After returning from vacation yesterday, I was intending to go to class today, making ½ a week instead of 1/4. But I had not recovered from yesterday's return journey, I guess, because my brain was COMPLETELY incapable of performing math (logic?) this morning. I thought about when I had to leave the house to reach the bus stop by 7:25 for at least 15 minutes without ever figuring it out, and ended up reaching the bus stop at 7:29. The next bus wouldn't have come until 8:45 and I decided I should just go back to bed instead. I then slept until 4 pm, so that was probably necessary.
Yesterday we took a cab to the airport at 4:30 am in London time, and it was somehow a cab that didn't take credit cards, which was a thing that my innocent Finnish wife had previously not suspected the existence of. At Heathrow, we walked through a brief zone of free wifi just large enough for waxjism
to learn the Hawks lost and Hossa was injured, at which point the lingering threat of lurgy coalesced into full-blown misery. She spent the rest of the trip in a little huddle, occasionally emitting moans about either a) nausea or b) I JUST HATE THE BRUINS SO MUCH WHYYYYY. Then we had a ~3hr layover in Stockholm and our flight to Helsinki was delayed, so we didn't get out of there until 14.50 local (time since waking: ~10 hours). In Helsinki, during the ½ hour we waited for the bus, it started raining briefly but determinedly - just enough to get us all wet when embarking. I think we got home around 8:30 pm (time since waking: ~14½ hours).
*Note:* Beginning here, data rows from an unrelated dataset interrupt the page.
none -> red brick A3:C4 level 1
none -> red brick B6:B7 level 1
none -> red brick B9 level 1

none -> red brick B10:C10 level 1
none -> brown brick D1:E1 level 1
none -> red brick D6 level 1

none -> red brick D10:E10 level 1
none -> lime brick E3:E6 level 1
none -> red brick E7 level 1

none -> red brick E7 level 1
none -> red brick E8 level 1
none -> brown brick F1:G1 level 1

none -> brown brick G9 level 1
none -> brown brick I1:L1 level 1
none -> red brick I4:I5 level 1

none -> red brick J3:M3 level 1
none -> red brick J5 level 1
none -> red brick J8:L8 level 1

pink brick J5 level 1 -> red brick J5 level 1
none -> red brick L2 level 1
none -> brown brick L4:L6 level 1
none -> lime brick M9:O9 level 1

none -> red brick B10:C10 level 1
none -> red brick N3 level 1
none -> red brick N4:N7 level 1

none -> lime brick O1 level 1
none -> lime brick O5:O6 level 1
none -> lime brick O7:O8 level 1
I actually did sleep about 7 hours last night, but it wasn't enough to recover I guess. I can't help feeling that one of the greatest benefits of being rich would be the ability to afford direct Finnair flights from Turku, which would have made the whole transit time like 5 hours, counting the time in a cab between London and Heathrow.
Oh, and Sofi Oksanen
was on our flight from Stockholm to Helsinki. In first class, naturally. She's so tiny and hot and her hair is so thoroughly amazing in person. But I can't help wondering whether she is really that dedicated to sparkle motion, or whether her anatomy is sufficiently different from mine that she actually finds fishnets over back-seam stockings under knee-high Dr Martens to be comfortable for riding on airplanes.Vacation disaster rating:
nowhere near as awful as the Vacation from Hell
! No flights were interfered with in a significant way, everyone was in the correct countries, no spurious charges of drug use, nobody required to visit the hospital* and no comas fallen into whatsoever.Biggest mishap:
I didn't pack warm clothes or an extra suitcase, and was freezing cold a lot because I didn't realize that "high 19°, low 11°, cloudy/chance of rain" for London was, in terms of coldness, more similar to "Windy, sun never comes out, feels like ~7° in Turku all day and all night" than to the 11-19° week we'd just had here. I should have worn knee-high Dr Martens and my lightweight wool winter coat the day of the wedding. English houses:
Still colder on the inside than Finnish ones, still not properly insulated, but the B&B was cosy and not damp at all, so only the bathroom, which was kept at +10° C and not fitted with an exhaust fan, requiring the window to be opened to out-of-doors after a shower, was actively freezing. The bed was nice. Bexless's house was lovely and no colder than the house of my brother-in-law. I can only assume that all British people would find our flat's ambient non-summer temperatures like a visit to the tropics. London:
A collection of meandering, too-narrow tracks and lanes, each approximately 1-3 blocks in length, intersecting each other in increasingly improbable manner, obviously laid out by malevolent and drunken cowherds. Like Helsinki, but 100x worse. Buildings running the gamut from tiny rowhouses to tiny narrow rowhouses to improbably tall and skinny narrow rowhouses to really large rowhouses to giant buildings that take up the entire block yet are still somewhat like rowhouses because of being built directly into the building next door at every opportunity.Craziest stop:
We had cake with the brides at an adorable cakeshop where the sole toilet dated directly from the Victorian era, and was located in a dilapidated and thoroughly alarming closet. The closet was reached through a little hallway with no other purpose, and the hallway was decorated with a giant poster that said "OUT OF ORDER", so I unwisely assumed it meant that the toilet was out of order and spent like 5 minutes wandering down and up (to an attic full of abandoned industrial kitchens??? With all the doors open. Seriously) in futile search for an alternate toilet.
* When I say nobody had to go to the hospital, I'm not lying; however, Bexless did break her 2nd toe.